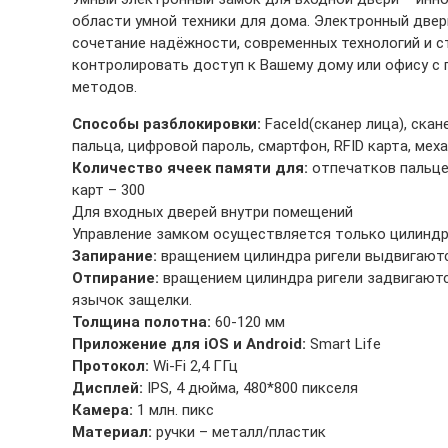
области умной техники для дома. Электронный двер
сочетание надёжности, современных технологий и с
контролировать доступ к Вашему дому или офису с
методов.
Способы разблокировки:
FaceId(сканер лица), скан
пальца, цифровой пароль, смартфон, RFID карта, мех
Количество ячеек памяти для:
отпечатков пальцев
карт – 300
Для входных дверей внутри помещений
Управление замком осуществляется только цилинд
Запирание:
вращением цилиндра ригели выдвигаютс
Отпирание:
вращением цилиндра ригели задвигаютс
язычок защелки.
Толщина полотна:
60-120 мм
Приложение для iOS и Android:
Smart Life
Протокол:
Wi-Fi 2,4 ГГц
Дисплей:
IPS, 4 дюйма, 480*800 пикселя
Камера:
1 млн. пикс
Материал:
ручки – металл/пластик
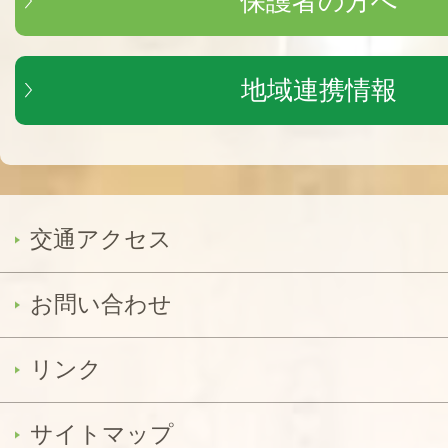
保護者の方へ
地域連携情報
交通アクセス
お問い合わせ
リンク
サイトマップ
================
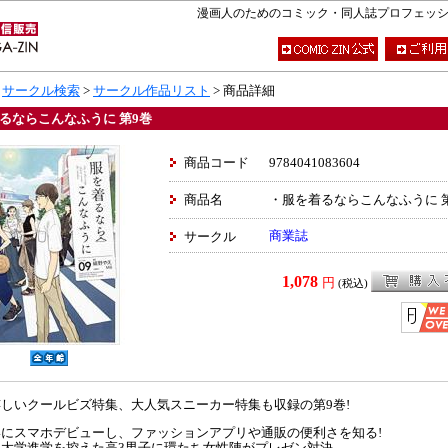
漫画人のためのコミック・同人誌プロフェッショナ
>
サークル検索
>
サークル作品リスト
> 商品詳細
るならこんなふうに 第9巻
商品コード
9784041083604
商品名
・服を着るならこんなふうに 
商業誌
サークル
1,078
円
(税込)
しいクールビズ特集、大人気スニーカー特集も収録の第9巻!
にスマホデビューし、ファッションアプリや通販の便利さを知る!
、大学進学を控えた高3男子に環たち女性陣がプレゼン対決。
================
• **BRIEF**
Using the listing, collect all lines in which the string "цилиндра" is found.

• **THE ANSWER**
вращением цилиндра ригели выдвигаютс
вращением цилиндра ригели задвигаютс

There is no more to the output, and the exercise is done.